About a week later I found myself waiting on my family doctor for my self checkup. As luck would have it a new mother was in labor and my doctor was the woman of the hour. I told the nurse I would grab my computer from my truck and wait for the babe to be delivered. I really enjoy my doctor and was looking forward to the chance to catch up with her. As I walked through the waiting room, I looked into the faces of the people waiting to be seen by their doctor. I wondered why they were here and suddenly felt the familiar wave of emotion coming on. It had been a full year of "healthy" doctor appointments. No infusions, no scans, no surgical recovery stays. Other than my carpal tunnel surgery and extreme soft tissue swelling in my ankle (long story), we had managed to stay out of the hospital and clinic this past year. I reflected on the hours traveling to and from Iowa City, days and weeks in hospital rooms hoping and praying for a positive diagnosis. The silence, the pain, the fear. What hell we were living in. A few hours later my doctor arrived apologizing for her delay. And when I said I didn't mind the wait, I meant every word of it.

This past weekend I was driving home from a work Christmas party lost in my thoughts and an opportunity that lay ahead of me. Listening to my favorite Pandora station thinking about thinking when thinking, I saw a blast of pink light shoot across the sky. How long had it been since I had seen a shooting star? Whatever the span in time, I felt it was the "universe" giving me confidence to trust my gut - which I am learning (in my new found hippie fashion) to be my soul speaking to me. So I made the decision, followed through and not a few hours later I saw yet another blast of green light shoot across the sky. Seriously, two shooting stars in one night? What are the odds?!! Before I could question my awareness to my surroundings, I found a sense of peace and realized I don't have to be in the drivers seat all the time. All I have to do is keep the faith. 

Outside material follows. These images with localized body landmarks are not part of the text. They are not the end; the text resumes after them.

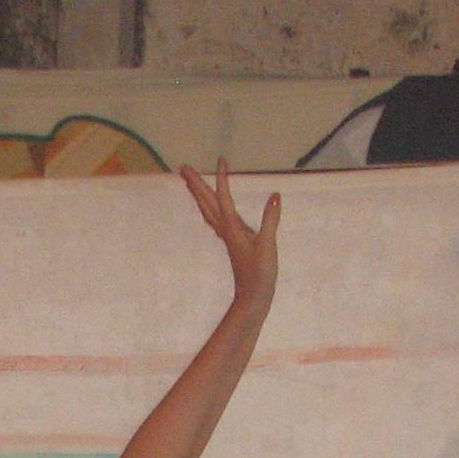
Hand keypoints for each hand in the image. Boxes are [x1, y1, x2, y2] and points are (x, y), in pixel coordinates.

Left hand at [181, 161, 279, 320]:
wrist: (252, 298)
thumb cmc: (260, 275)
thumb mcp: (268, 246)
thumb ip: (270, 220)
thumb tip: (275, 197)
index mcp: (232, 229)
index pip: (224, 198)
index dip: (222, 178)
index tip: (221, 159)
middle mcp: (225, 230)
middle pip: (206, 203)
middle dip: (196, 184)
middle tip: (183, 167)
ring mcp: (227, 236)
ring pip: (207, 210)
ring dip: (199, 194)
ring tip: (190, 180)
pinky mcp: (232, 242)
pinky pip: (215, 219)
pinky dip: (209, 207)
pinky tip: (210, 206)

One of my best friends gave birth to a sweet baby girl this past week. I am so excited to watch their family grow together. We connected a lot through her pregnancy because like me, she is a planner. The day she went into the hospital, we were talking through different scenarios of labor: how fast she would progress, would her water break, and would she have time to get an epidural. Before she could get too far in the madness I told her to enjoy the anticipation of the unknown. I could feel her exasperation through the phone but I persisted. Looking back, labor was the start of all the "unkowns" as a parent that I am still living today - what sex will the baby be, what will be their first words, when will they walk, and the list goes on. Today, Father Kevin expressed the excitement anticipation has to offer as we wrap up the Advent season. During this time of year we are waiting for the hope, peace, joy and love that our Savior Jesus Christ has to offer. And more importantly, the plans that God has for each and every one of us, provided we can still ourselves to listen.

I know some friends are concerned about this new yoga pants wearing, latte drinking, self-aware Justine. And if I am honest, I question if I riding the line of the millenial hippie. Maybe it is the swelling of emotions that come with the first anniversary, or that the shock of losing Chasen is starting to wear off and I am able to take in life. Either way, I am learning to trust that this is truly part of God's plan for me. In the words of ISU Football coach Matt Campbell, I am learning to trust the process.